> **Aim of the task**
The word "CROSS" marks the lines to keep; find each one in the data and copy it.

Data in this exercise Start Marker

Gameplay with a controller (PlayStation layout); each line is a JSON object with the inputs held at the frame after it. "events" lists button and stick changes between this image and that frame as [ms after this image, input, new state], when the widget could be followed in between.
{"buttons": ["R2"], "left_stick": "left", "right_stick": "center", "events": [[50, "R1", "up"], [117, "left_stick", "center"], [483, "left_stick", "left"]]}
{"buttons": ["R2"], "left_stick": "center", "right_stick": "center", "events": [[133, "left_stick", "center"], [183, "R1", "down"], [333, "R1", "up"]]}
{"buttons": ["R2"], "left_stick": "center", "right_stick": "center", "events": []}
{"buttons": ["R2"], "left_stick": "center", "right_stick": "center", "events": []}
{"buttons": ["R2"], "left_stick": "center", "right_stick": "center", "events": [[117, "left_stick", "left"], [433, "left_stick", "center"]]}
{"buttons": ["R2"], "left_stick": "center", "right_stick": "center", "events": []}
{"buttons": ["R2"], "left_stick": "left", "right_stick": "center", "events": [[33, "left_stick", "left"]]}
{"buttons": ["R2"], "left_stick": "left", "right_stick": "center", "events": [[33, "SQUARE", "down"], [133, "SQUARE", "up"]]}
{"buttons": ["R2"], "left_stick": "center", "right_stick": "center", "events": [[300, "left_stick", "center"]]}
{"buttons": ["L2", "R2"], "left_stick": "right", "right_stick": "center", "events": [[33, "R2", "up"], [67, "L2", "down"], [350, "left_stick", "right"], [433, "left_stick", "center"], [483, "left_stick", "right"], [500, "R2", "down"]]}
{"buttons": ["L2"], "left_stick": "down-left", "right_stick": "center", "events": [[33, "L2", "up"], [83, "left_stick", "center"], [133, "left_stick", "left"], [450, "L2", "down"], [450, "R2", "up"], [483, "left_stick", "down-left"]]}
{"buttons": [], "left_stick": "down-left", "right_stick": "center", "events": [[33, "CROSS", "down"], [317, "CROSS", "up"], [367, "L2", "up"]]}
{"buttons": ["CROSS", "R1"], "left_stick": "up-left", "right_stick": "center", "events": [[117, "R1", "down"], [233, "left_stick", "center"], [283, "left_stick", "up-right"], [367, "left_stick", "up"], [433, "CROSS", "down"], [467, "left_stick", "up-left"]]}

Data in this exercise End Marker

> **Written solution**
{"buttons": [], "left_stick": "down-left", "right_stick": "center", "events": [[33, "CROSS", "down"], [317, "CROSS", "up"], [367, "L2", "up"]]}
{"buttons": ["CROSS", "R1"], "left_stick": "up-left", "right_stick": "center", "events": [[117, "R1", "down"], [233, "left_stick", "center"], [283, "left_stick", "up-right"], [367, "left_stick", "up"], [433, "CROSS", "down"], [467, "left_stick", "up-left"]]}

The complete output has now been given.